Not So Standard Deviations is currently my writing muse (see my inspiration from their 28th Episode). This week, Roger Peng was discussing traffic data (listen here), inspiring me to solicit some input on a weird result my colleague Ryan and I found this summer.

Summary

This past August we won the Government Statistics Section JSM Data Challenge. We found that in mid-sized cars, vehicles that were in accidents with lower star ratings were more likely to have injured passengers (Figures 2 and 4). We delve into this further with an interactive scatterplot (Figure 5), allowing the user to examine the specific make and star rating of each car, along with the % of accidents with at least one injured passenger. You will notice there is certainly a sparsity of data in these lower-stare regions, in terms of types of vehicles, however they do represent a decent proportion of the weighted sample (201,239.8 (8.1%)).

Figure 2: Maximum Injury by Saftey Rating (Weight 3000-3499lb)


Figure 4: Effect of 5-star ratings on log odds of injury, stratified by weight class, adjusting for accident condition variables (weather, point of impact, type of accident etc.) and passenger-level variables (age, sex, alcohol, seat-belt use, etc.), with 2-3 star rated vehicles as the reference.

Figure 4: Effect of 5-star ratings on log odds of injury, stratified by weight class, adjusting for accident condition variables (weather, point of impact, type of accident etc.) and passenger-level variables (age, sex, alcohol, seat-belt use, etc.), with 2-3 star rated vehicles as the reference.


Figure 5: Percent injured by rating & vehicle make and model.

We are hoping this will pique your interest. Perhaps we missed an important confounder, or maybe our data was too sparce to be conclusive, or maybe you think this whole thing is silly, and we definitely shouldn’t have won…either way we’d like your input! All of the data can be found here along with our raw analysis files. I would love to collaborate on this. Continue reading for more detailed information about our analysis.

◆ **WRITTEN INSTRUCTION**
Write the next part of the blog post on car star ratings and passenger injuries, starting right after its final sentence.

◆ **RECORDS SHOWN**
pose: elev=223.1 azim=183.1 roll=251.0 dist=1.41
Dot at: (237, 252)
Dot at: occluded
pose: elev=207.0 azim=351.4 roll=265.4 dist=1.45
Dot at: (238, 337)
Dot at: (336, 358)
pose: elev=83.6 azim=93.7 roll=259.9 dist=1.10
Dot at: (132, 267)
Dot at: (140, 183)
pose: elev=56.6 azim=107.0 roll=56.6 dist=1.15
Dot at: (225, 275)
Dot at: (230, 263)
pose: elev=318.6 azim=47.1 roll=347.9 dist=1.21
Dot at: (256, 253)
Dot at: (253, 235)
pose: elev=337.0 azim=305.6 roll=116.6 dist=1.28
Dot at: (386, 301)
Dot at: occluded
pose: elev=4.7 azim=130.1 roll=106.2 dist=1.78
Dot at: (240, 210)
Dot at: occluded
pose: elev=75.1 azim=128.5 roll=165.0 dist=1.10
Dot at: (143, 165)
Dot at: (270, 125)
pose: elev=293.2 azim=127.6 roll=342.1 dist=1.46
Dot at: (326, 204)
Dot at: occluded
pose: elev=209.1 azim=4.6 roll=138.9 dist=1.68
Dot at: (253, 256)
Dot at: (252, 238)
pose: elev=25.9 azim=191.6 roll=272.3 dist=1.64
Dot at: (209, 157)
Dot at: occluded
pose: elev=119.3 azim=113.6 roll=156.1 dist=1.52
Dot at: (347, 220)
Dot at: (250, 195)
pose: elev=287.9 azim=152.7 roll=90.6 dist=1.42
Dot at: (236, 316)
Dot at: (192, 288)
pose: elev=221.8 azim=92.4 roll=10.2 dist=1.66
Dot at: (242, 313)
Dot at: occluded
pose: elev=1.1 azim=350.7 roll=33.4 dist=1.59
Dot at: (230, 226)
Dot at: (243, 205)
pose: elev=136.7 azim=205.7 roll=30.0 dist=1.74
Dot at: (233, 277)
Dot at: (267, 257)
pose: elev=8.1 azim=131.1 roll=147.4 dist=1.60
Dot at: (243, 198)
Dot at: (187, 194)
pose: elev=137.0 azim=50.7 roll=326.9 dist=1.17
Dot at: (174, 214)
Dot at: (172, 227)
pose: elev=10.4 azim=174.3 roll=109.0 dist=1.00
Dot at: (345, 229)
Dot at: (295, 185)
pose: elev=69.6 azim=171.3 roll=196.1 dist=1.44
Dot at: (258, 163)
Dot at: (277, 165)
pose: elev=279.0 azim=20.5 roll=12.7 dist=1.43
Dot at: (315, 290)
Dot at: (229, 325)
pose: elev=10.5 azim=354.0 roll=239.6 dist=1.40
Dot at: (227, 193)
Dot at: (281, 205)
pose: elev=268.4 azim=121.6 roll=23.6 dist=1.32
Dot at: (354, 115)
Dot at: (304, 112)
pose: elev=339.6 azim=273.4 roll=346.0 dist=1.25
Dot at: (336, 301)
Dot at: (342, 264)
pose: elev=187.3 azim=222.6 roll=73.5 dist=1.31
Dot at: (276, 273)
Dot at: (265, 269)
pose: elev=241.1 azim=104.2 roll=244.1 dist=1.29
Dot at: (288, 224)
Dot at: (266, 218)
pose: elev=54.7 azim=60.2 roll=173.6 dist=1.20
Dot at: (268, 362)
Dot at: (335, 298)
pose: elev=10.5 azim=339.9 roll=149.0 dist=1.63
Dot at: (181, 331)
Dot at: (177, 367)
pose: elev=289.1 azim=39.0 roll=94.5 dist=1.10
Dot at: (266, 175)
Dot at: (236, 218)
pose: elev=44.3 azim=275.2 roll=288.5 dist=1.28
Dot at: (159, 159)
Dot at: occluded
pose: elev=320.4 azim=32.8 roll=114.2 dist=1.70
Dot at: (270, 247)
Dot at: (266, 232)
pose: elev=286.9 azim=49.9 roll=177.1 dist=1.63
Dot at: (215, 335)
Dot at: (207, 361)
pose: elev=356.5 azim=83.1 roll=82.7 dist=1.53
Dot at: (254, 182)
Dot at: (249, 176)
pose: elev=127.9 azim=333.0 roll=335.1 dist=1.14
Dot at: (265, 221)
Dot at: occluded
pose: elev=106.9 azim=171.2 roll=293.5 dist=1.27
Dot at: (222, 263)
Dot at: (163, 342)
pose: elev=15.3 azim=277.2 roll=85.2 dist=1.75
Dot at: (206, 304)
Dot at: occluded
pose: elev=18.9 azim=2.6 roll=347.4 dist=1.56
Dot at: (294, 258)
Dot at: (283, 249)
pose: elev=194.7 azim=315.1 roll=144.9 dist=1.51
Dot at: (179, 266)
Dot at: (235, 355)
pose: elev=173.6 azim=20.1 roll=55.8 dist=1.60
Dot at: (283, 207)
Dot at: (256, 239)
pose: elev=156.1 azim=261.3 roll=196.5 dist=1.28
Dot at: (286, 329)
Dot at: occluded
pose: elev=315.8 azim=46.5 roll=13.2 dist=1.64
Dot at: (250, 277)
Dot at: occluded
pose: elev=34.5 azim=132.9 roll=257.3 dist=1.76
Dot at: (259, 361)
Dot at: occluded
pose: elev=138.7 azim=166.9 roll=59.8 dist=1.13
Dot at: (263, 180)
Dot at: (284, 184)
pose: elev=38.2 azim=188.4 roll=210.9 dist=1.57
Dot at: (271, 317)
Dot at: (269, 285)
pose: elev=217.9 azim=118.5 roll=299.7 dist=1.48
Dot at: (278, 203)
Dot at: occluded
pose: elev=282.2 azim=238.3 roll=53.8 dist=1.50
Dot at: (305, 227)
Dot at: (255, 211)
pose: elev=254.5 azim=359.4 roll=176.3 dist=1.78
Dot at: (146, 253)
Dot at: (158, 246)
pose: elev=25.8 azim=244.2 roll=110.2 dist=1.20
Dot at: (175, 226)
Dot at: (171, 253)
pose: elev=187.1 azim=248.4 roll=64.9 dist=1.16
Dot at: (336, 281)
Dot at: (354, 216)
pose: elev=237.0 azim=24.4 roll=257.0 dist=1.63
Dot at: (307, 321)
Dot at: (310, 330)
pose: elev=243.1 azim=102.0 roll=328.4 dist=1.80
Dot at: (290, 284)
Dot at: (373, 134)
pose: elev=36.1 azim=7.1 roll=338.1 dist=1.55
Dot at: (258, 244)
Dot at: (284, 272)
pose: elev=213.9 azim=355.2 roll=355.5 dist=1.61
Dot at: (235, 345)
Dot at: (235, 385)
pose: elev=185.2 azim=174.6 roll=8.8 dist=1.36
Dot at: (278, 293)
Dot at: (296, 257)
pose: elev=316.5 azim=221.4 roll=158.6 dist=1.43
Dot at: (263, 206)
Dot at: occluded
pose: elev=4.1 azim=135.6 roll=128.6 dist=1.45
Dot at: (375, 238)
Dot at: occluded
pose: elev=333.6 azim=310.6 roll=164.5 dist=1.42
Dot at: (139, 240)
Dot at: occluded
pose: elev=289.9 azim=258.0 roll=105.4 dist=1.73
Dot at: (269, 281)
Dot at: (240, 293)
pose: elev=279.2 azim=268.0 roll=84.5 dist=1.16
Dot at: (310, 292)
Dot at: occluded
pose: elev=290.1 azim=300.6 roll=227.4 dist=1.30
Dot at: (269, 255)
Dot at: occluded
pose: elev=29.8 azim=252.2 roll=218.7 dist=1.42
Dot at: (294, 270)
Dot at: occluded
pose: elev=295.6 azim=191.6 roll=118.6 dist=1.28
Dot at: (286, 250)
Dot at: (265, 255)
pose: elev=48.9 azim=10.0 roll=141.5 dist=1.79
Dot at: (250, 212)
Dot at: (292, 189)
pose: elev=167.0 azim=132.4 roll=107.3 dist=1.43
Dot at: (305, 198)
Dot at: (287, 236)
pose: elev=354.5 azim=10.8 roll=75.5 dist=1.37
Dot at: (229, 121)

◆ **EXPECTED OUTPUT**
Background

  • Each year millions of new cars are sold in the US.
  • 65% of new car consumers report that safety was their primary concern (Consumer National Reports Research Center, 2012)
[We are interested in evaluating how effective these ratings are in preventing passenger injury in real world crashes]

Saftey Ratings

  • Safety tests are conducted by the NHTSA on a subset of cars each year
  • Tests are conducted under highly controlled circumstances with test dummies in the driver and front passenger seats
    • frontal collision at 35 mph
    • side collision at 38.5 mph
  • Each car model tested subsequently receives (among others) an overall rating out of 5 stars.
  • Safety ratings are only comparable within weight class

Methods

Data Sources

  • National Automotive Sampling System (NASS) General Estimates System (GES) for the years 2011-2014
    • Maximum injury severity
    • Accident condition variables (weather, point of impact, type of accident etc.)
    • Passenger-level variables (age, sex, alcohol, seat-belt use, etc.)
  • NHTSA safety ratings (obtained from www.safercar.gov)
    • Overall safety rating
    • Weight of the vehicle
    • Note: we obtained this data by scraping from the website; we attempted to contact NHTSA for a comprehensive list of ratings that was potentially more reliable than this method, but were not able to obtain one. Please let us know if you have access to this dataset!

Weighting Scheme

  • Nationally representative probability sample selected from all police-reported crashes.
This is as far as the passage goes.